Charging loyal customers more for their insurance could be banned under measures to tackle high home and car policy costs.
The idea is one being considered by the Financial Conduct Authority, which says that six million policyholders pay high prices and are not getting a good deal on their insurance.
Firms could also be required to automatically move customers to cheaper equivalent deals.
Christopher Woolard, executive director of strategy and competition at the FCA, said the market is not working well for all consumers.
He added: “While a large number of people shop around, many loyal customers are not getting a good deal.
“We have set out a package of potential remedies to ensure these markets are truly competitive and address the problems we have uncovered. We expect the industry to work with us as we do so.”
Other ideas proposed in the FCA’s interim report on its market study into the sector include stopping practices that can discourage switching, including restricting ways that firms use automatic renewal.
It also suggested firms could be more transparent in their dealings with customers.
The FCA said it was considering whether insurance firms should publish information about price differentials between customers.
The watchdog said insurers often sell discounted policies to new customers and increase premiums when customers renew, targeting those less likely to switch.
One in three people who paid high premiums were vulnerable, the FCA said, and some were less likely to understand insurance or the impact that renewing has on their premium.
The FCA also said that most firms, when setting a price, include their expectations of whether a customer will switch or pay an increased price, something not made clear to the customer.
Gillian Guy, chief executive of Citizens Advice, welcomed the suggestions, saying: “Last year we submitted a super-complaint showing loyal customers are being penalised hundreds of millions of pounds a year on their home insurance alone.
“It’s great to see the FCA acknowledging that the insurance market isn’t working for consumers and pledging to crack down on the loyalty penalty.
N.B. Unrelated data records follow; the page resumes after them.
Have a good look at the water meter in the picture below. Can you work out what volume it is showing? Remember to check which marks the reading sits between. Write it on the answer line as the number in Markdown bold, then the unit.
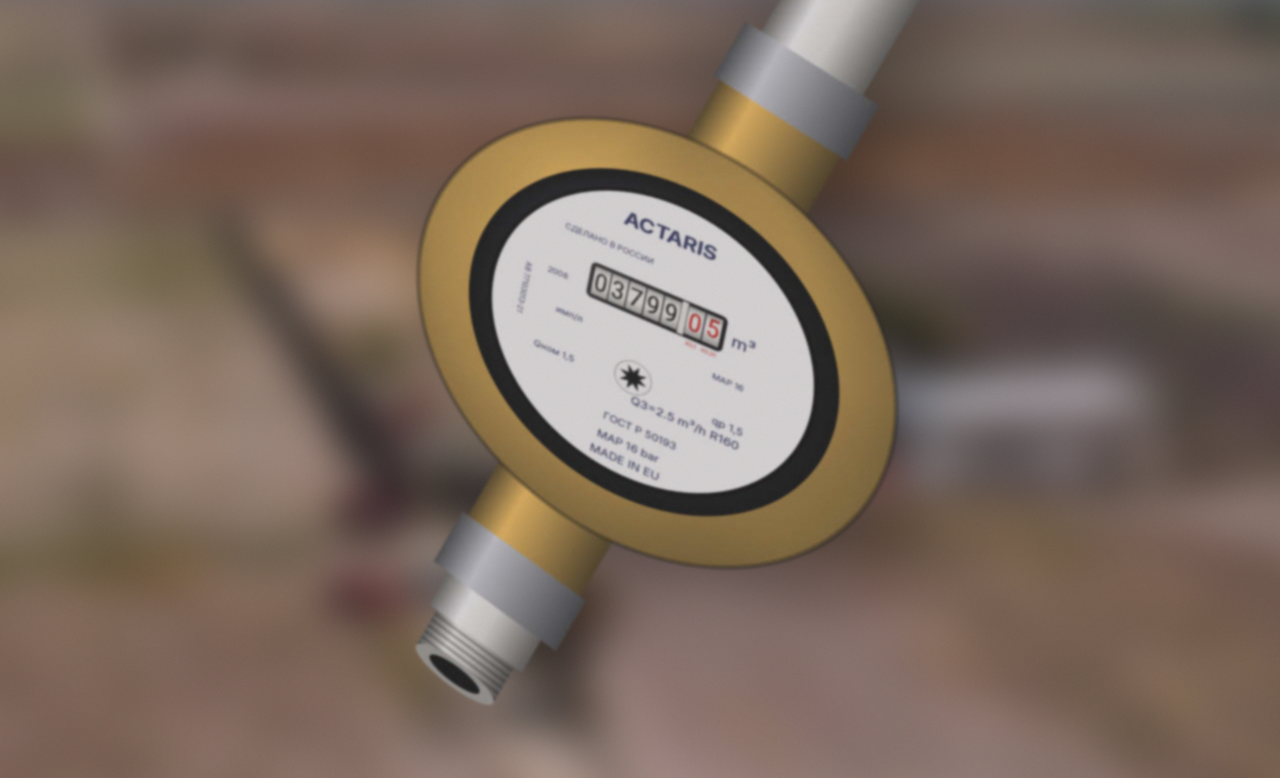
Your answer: **3799.05** m³
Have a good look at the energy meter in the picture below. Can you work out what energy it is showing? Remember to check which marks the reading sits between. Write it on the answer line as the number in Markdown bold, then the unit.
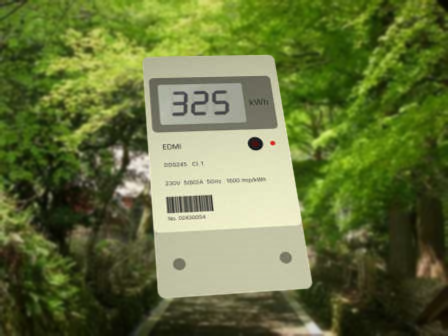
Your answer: **325** kWh
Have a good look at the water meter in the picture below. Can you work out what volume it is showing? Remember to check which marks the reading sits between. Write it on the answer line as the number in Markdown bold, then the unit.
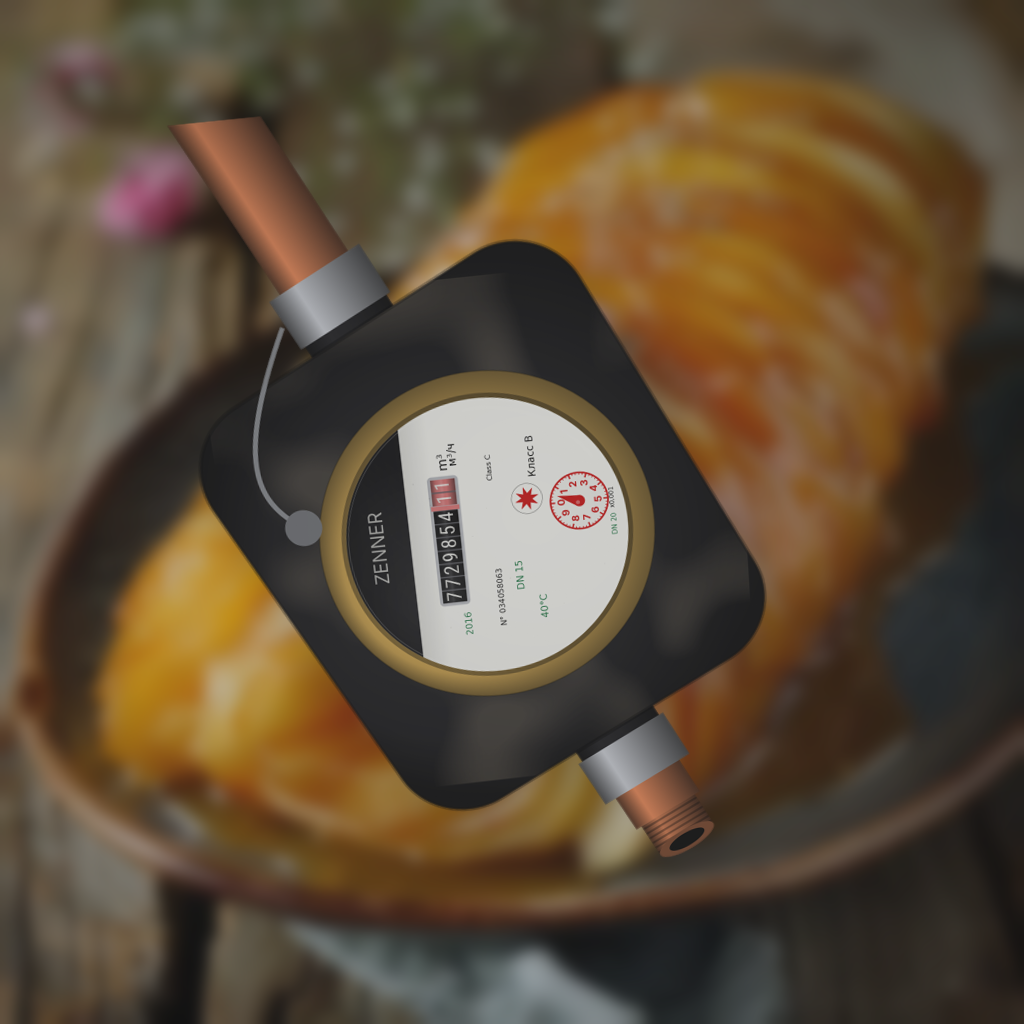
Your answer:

“At the moment these are just proposals. The FCA must now follow through on these bold ideas to stop loyal insurance customers being penalised.”
Huw Evans, director general of the Association of British Insurers, said: “We welcome today’s report from the FCA, and the industry will continue to work constructively with the regulator to ensure that the market works better for customers.
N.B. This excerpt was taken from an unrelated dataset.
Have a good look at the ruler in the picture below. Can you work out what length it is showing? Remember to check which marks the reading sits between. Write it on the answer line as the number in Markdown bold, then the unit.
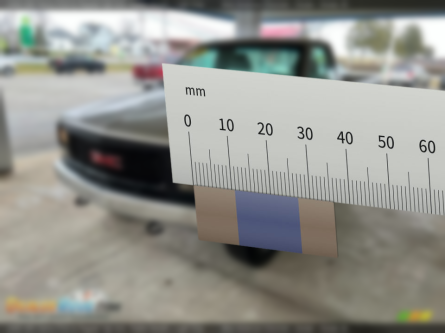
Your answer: **36** mm
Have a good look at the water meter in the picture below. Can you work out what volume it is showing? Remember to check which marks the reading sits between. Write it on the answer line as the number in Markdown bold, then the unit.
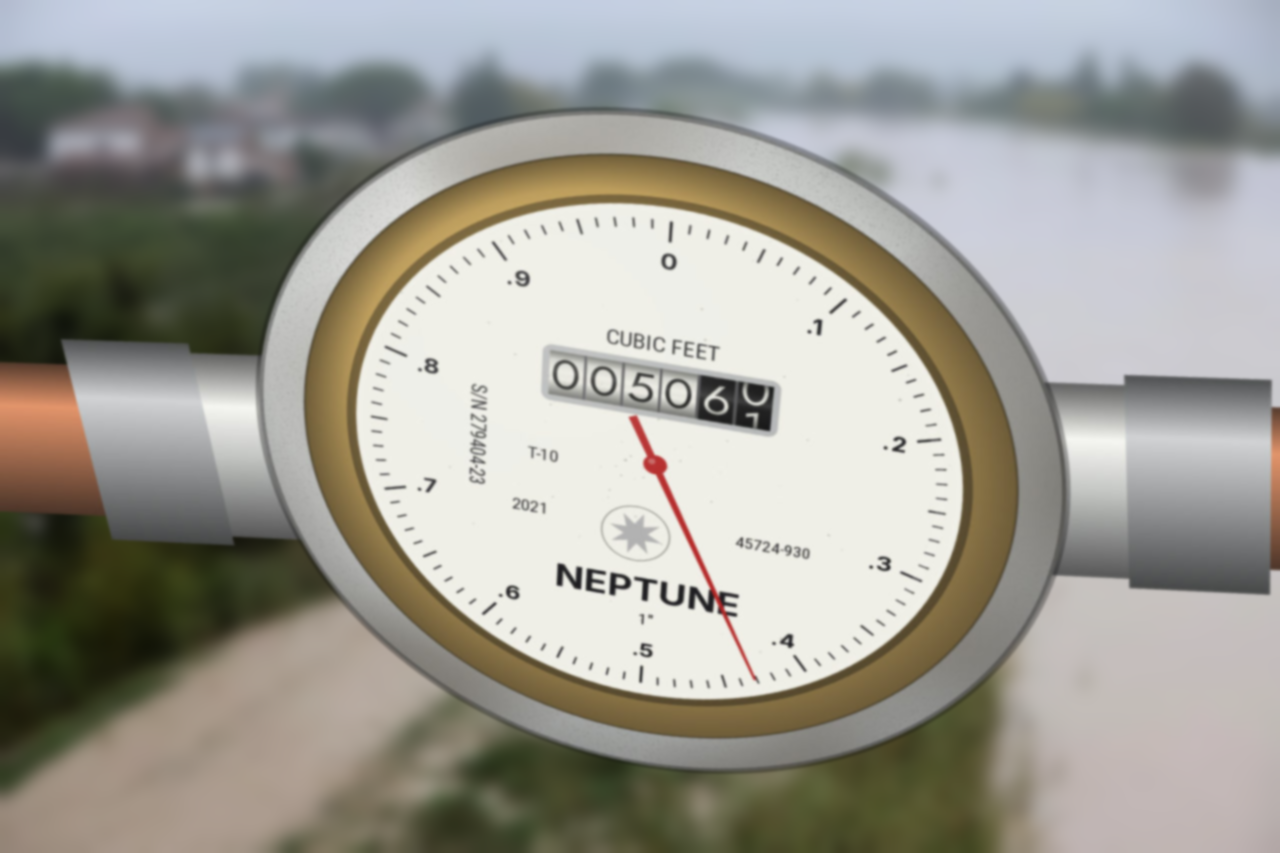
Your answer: **5060.43** ft³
“It is important that any unintended consequences are carefully considered to ensure that a fair and balanced approach is achieved for all customers.
“Millions of insurance customers get extremely good deals by shopping around regularly, but we agree that the household and motor insurance markets could work better for consumers who do not shop around at renewal.
“This is not an issue unique to insurance, but we are the only sector to have taken voluntary steps to address the issue and these are bearing fruit already.”
The FCA will publish a final report and consultation on its ideas in the first quarter of next year.